In Indonesia, the National Agency of Drug and Food Control (BPOM-RI) prohibited single-component dextromethorphan drug sales with or without prescription. Indonesia is the only country in the world that makes single-component dextromethorphan illegal even by prescription and violators may be prosecuted by law. National Anti-Narcotics Agency (BNN RI) has even threatened to revoke pharmacies' and drug stores' licenses if they still stock dextromethorphan, and will notify the police for criminal prosecution. As a result of this regulation, 130 drugs have been withdrawn from the market, but drugs containing multicomponent dextromethorphan can be sold over the counter. In its official press release, BPOM-RI also stated that dextromethorphan is often used as a substitute for marijuana, amphetamine, and heroin by drug abusers, and its use as an antitussive is less beneficial nowadays.
It may be used in generic labels and store brands, Benylin DM, Mucinex DM, Camydex-20 tablets, Robitussin, NyQuil, Dimetapp, Vicks, Coricidin, Delsym, TheraFlu, Charcoal D, Cinfatós and others. It has been used in counterfeit medications.
Over-the-counter preparations containing dextromethorphan have been used in manners inconsistent with their labeling, often as a recreational drug.

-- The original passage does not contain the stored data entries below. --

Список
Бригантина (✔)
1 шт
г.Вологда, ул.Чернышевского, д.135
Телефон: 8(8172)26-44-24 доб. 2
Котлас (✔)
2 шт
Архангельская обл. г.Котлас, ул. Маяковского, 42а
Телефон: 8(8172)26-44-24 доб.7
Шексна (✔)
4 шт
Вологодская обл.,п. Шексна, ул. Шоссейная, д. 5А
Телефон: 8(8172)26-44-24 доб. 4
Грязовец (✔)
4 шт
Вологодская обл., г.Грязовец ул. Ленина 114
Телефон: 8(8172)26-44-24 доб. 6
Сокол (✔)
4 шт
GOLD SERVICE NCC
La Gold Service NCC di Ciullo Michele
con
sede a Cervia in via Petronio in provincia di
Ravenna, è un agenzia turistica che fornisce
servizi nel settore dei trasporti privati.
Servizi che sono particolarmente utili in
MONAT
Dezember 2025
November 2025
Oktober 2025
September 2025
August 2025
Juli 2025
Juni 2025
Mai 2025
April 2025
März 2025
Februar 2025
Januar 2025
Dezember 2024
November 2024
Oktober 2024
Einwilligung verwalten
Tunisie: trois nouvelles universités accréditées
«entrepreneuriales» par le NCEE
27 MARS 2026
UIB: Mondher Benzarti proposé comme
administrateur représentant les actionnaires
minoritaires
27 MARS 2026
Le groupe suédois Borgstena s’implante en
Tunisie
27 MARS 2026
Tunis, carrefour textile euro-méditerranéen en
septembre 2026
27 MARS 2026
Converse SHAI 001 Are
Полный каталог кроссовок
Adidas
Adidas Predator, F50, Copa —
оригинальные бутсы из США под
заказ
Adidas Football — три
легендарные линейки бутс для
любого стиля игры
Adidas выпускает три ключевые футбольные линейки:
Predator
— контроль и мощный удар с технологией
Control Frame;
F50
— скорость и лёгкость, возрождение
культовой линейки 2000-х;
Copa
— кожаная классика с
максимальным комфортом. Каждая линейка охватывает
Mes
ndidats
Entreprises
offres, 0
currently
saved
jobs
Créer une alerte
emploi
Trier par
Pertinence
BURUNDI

At doses much higher than medically recommended, DXM and its major metabolite, dextrorphan, acts as an NMDA receptor antagonist, which produces dissociative hallucinogenic states somewhat similar to ketamine and phencyclidine. Along with other drugs such as ketamine or phencyclidine, also known as PCP, there is a street name for dextromethorphan-infused substances which is also known as "Angel". It may produce distortions of the visual field - feelings of dissociation, distorted bodily perception, excitement, and a loss of sense of time. Some users report stimulant-like euphoria, particularly in response to music. Dextromethorphan usually provides its recreational effects in a non-linear fashion, so that they are experienced in significantly varied stages. These stages are commonly referred to as "plateaus". These plateaus are labeled between one and four, one being the lowest and so on. Each plateau is said to come with different related effects and experiences. Teens tend to have a higher likelihood to use dextromethorphan-related drugs as they are easier to access, and an easier way to cope with psychiatric disorders.
Dextromethorphan/quinidine is also under investigation for the treatment of a variety of other neurological and neuropsychiatric conditions besides pseudobulbar affect, such as agitation associated with Alzheimer's disease and major depressive disorder.